En este contexto, la decisión de albergar unos Juegos Olímpicos a casi 2300 metros de altitud fue, como mínimo, controvertida. A pesar de que el Comité Olímpico Mexicano declaró que dicha altitud permite una rápida aclimatación en las personas sanas, era evidente que los atletas tendrían que afrontar las dificultades extra del "enrarecimiento del aire", cuyas consecuencias sobre el rendimiento no estaban claras. Desde luego, era bien sabido que la altitud disminuía el consumo máximo de oxígeno, por lo que se esperaba que las pruebas de resistencia fueran una verdadera catástrofe. Y así fue.
Los efectos deletéreos de la altitud se notaron desde la primera prueba. En el 10.000 masculino, el keniata Neftali Temu ganó el oro seguido del etíope Mamo Wolde, pero 1 minuto 48 segundos por detrás del récord mundial vigente que en ese momento poseía Ron Clarke, que colapsó al final de la carrera quedando inconsciente durante 10 minutos. Ambos atletas africanos entrenaban en altitud en sus países de origen. Fue en ese momento cuando se empezó a contemplar la hipoxia como un estresor ambiental al que el cuerpo se podía aclimatar y sacarle provecho no sólo compitiendo en altura, sino también a nivel del mar. Así, por ejemplo, a partir de entonces algunas federaciones deportivas decidieron trasladar sus campos de entrenamiento a zonas de más altitud.

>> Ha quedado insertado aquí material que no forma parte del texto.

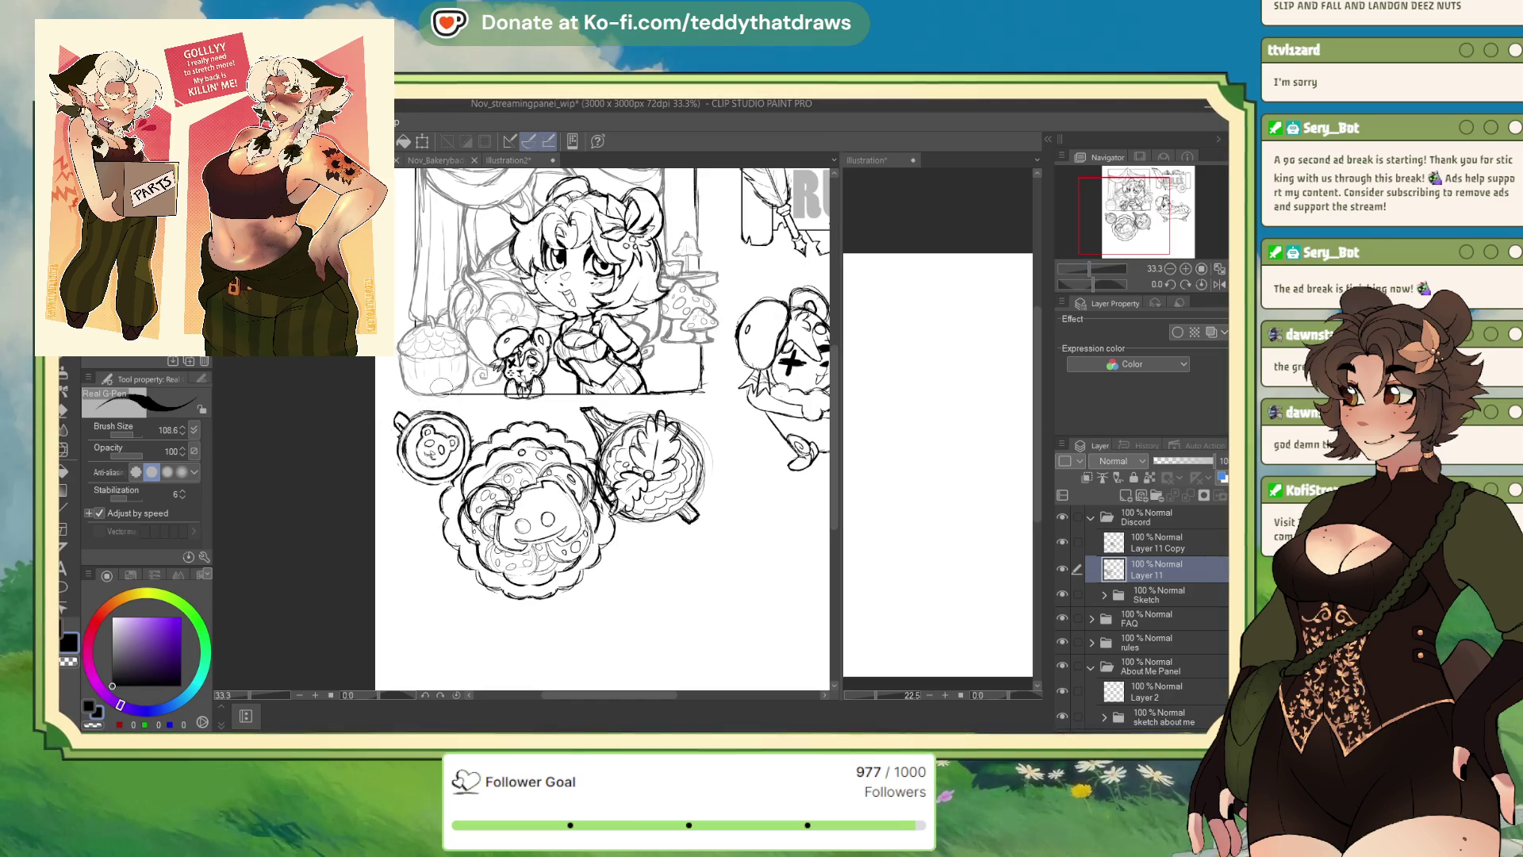
pyautogui.scroll(-1, 476, 519)
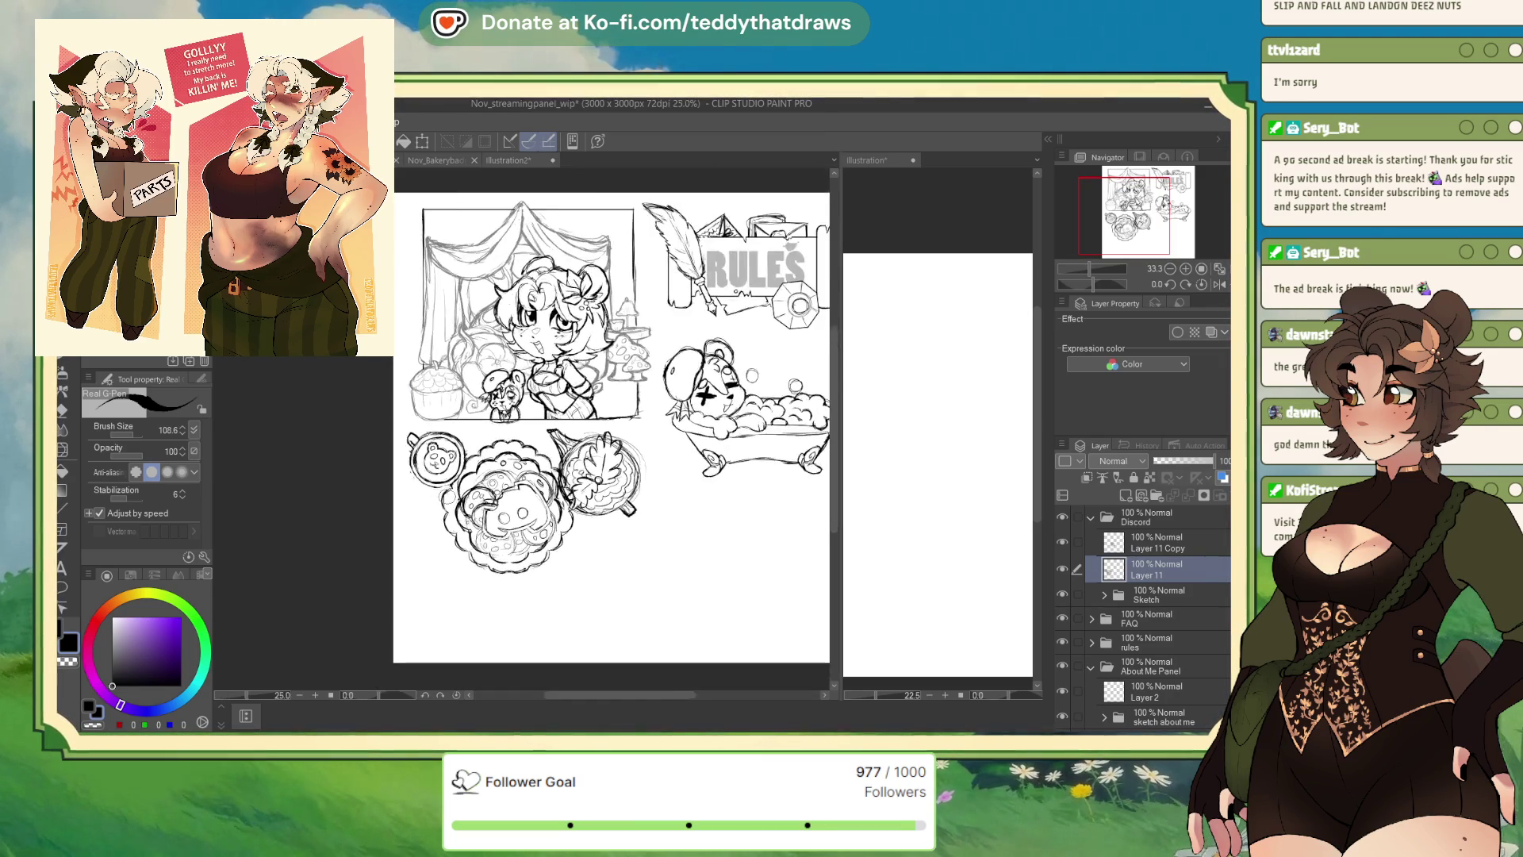
pyautogui.scroll(2, 476, 520)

La sorpresa surgió en las pruebas cortas. Se batieron récords en todas las carreras inferiores a los 400 metros, en salto de longitud y en triple salto. Y aquí aparece Bob Beamon, que realizó "el salto de longitud del siglo". Con una salida un tanto rara (puedes verlo aquí), hubo que esperar 15 minutos tras el salto para conocer la marca ya que las ópticas disponibles no alcanzaban para medirlo correctamente. Tras la medición manual, y para la sorpresa de todo el mundo, Bob mejoró 55 centímetros el anterior récord mundial estableciéndolo en 8,90m. Lo fulminó. Destrozó la prueba.
¿Cómo pudo suceder?
Parece ser que se conjuraron varios factores para que esta proeza se llevara a cabo: la primera, es que Bob Beamon estaba en su día. Se encontró fantásticamente bien en ese salto. La segunda, es que los cambios que se dieron en los tartanes para esos JJOO parecieron favorecer las marcas en este tipo de pruebas. La tercera, es que en ese momento se estaba formando una tormenta y soplaba un viento a favor de justo 2 m/s, el máximo permitido para homologar un récord. Y por último, parece que la altitud favoreció a todas las pruebas cortas y explosivas por una disminución en la densidad del aire. Y ahí sucedió la magia. Un récord que espera, 50 años después, a ser batido en una competición Olímpica.